Josephine McCarthy, for instance, a 71-year-old secretary at the Salem Baptist Church, less than a mile from where the Senate bill is being debating. at about the time of her husband's death in 2003 that the couple had a $4,888 balance on a Providian Visa.

Over the two years from 2002 until early 2004, when she filed for bankruptcy, McCarthy charged an additional $218 on the first card and made more than $3,000 in payments, the court papers show. But instead of her balance going down, finance charges --at what the bankruptcy judge termed a "whopping" 29.99% rate, together with late fees, over-limit fees and phone payments fees -- pushed what she owed up to more than $5,350.

This is the Typical person who will be hurt by this bill, she IS paying her debts, but the credit card companies you accounting tricks and hidden fees to steal that money away and never reduce her balance. She would have done as well taking her money and lighting it on fire as paying it to the credit card company

This is the New Credit Card math $4,888 -$,3000 = $5,350!!!

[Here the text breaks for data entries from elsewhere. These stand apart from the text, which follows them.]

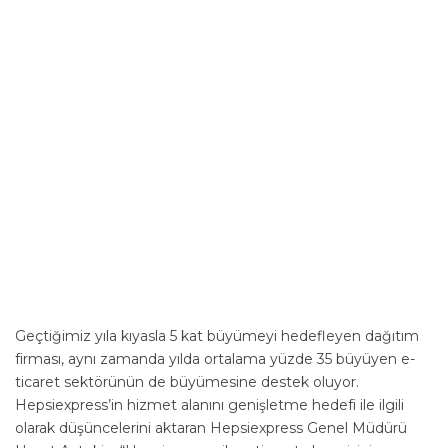
Geçtiğimiz yıla kıyasla 5 kat büyümeyi hedefleyen dağıtım
firması, aynı zamanda yılda ortalama yüzde 35 büyüyen e-
ticaret sektörünün de büyümesine destek oluyor.
Hepsiexpress’in hizmet alanını genişletme hedefi ile ilgili
olarak düşüncelerini aktaran Hepsiexpress Genel Müdürü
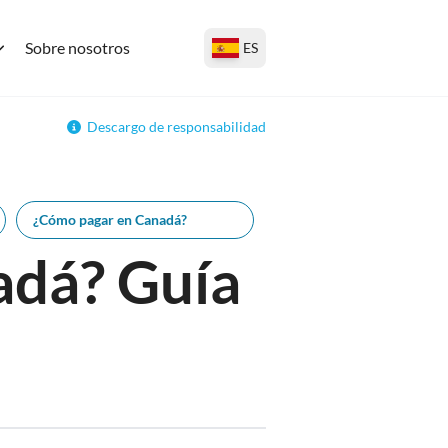
Sobre nosotros
ES
Descargo de responsabilidad
¿Cómo pagar en Canadá?
adá? Guía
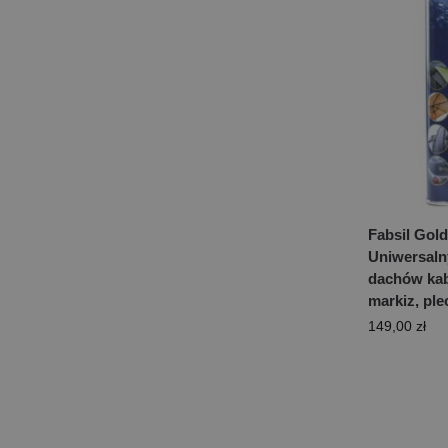
Fabsil Gold
Uniwersaln
dachów kabr
markiz, pl
149,00
zł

And She's not the only one, nor are these practices confined to Shady operators like Providian:

In Cleveland, a municipal court judge tossed out a case that Discover Bank brought against one of its cardholders after examining the woman's credit card bill.

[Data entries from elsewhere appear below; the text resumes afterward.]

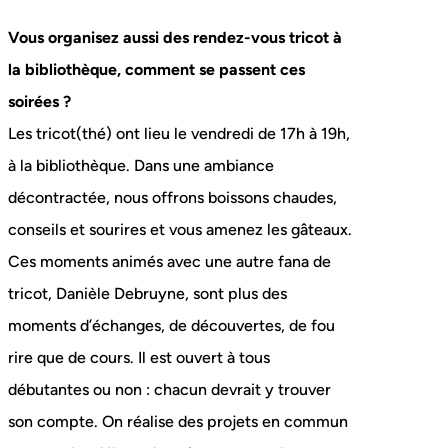
Vous organisez aussi des rendez-vous tricot à
la bibliothèque, comment se passent ces
soirées ?
Les tricot(thé) ont lieu le vendredi de 17h à 19h,
à la bibliothèque. Dans une ambiance
décontractée, nous offrons boissons chaudes,
conseils et sourires et vous amenez les gâteaux.
Ces moments animés avec une autre fana de
tricot, Danièle Debruyne, sont plus des
moments d’échanges, de découvertes, de fou
rire que de cours. Il est ouvert à tous
débutantes ou non : chacun devrait y trouver
son compte. On réalise des projets en commun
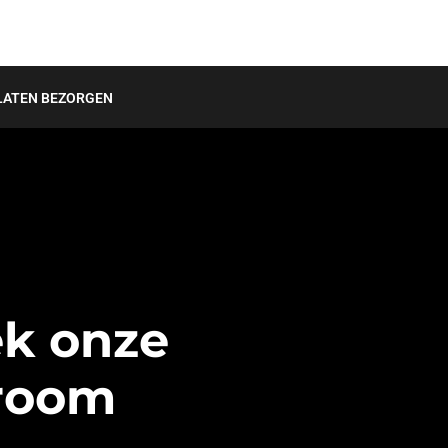
LATEN BEZORGEN
k onze
room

According to court papers, Ruth M. Owens, a 53-year-old disabled woman, paid the company $3,492 over six years on a $1,963 debt only to find that late fees and finance charges had more than doubled the size of her remaining balance to $5,564.

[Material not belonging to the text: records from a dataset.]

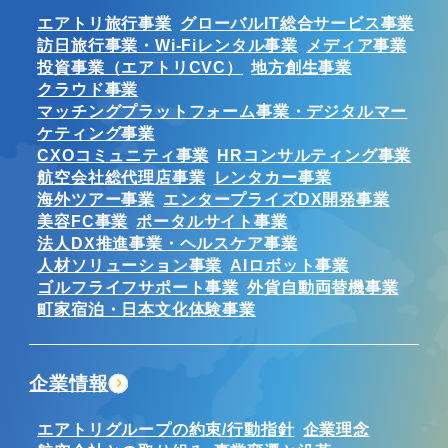
エアトリ旅行事業
グローバルIT総合サービス事業
訪日旅行事業・Wi-Fiレンタル事業
メディア事業
投資事業（エアトリCVC）
地方創生事業
クラウド事業
マッチングプラットフォーム事業・デジタルマー
ケティング事業
CXOコミュニティ事業
HRコンサルティング事業
航空会社総代理店事業
レンタカー事業
海外ツアー事業
エンタープライズDX開発事業
美容FC事業
ポータルサイト事業
法人DX推進事業・ヘルスケア事業
人材ソリューション事業
AIロボット事業
ゴルフライフサポート事業
外貨自動両替機事業
町家宿泊・日本文化体験事業
企業情報
エアトリグループの約束/行動指針
企業理念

Judge Robert Triozzi ruled that Owens didn't have to pay, saying she had "clearly been the victim of [Discover's] unreasonable, unconscionable and unjust business practices.


and to accomodate these Sleazy unconscionable companies the Republicans are set to undermine of the basic economic tenets of American Society:

The proposed law, by preventing many debtors from seeking bankruptcy protection, would compel financially insolvent borrowers to continue trying to pay off the old debts almost indefinitely.


"Until now, the principle in this country has been that people's future human capital is their own," said David A. Moss, an economic historian at Harvard University. "If a person gets on a financial treadmill, they can declare bankruptcy and have what can't be paid discharged. But that would change with this bill."



This bill if it passes will be an unmitigated disaster for the priciples of american society and more concretly the economy. In my opinion, its most devastating impact will be on small business. To benefit a few very wealthy corporations we will nearly strangle the the entrepenurial spirit in this country I used to be a contractor for the SBA, and I can tell you many personal Ch. 7 are caused by business failures of small businesses, sometimes through no fault of their own (Wal-Mart and 9/11 hit the small business world like twin Grim Reapers in the last few years). Large corporations can use the Ch. 11 to escape paying THEIR bills while actually giving their executives raises ("rentention bonuses") and that will be unchanged by this bill. A mom-and pop sole proprietor store doesn't have this option. When their business fails, they are on the hook for its bad debts.


They have usually personally guaranteed the business loans,(which can be hundreds of thousands of dollars) often using their family home as collateral. Ch.7 has always been the way out for these people, allowing them to get out from under a failed business while keeping enough of their property and belongings to start Fresh.


This has always been a major incentive to trying to start you own business. You can take a shot, try to build a business; and if it doesn't work out, the business gets sold to the creditors and you move on. With laws that would make you and indentured servant for the rest of your life, who is going to be willing to risk that now?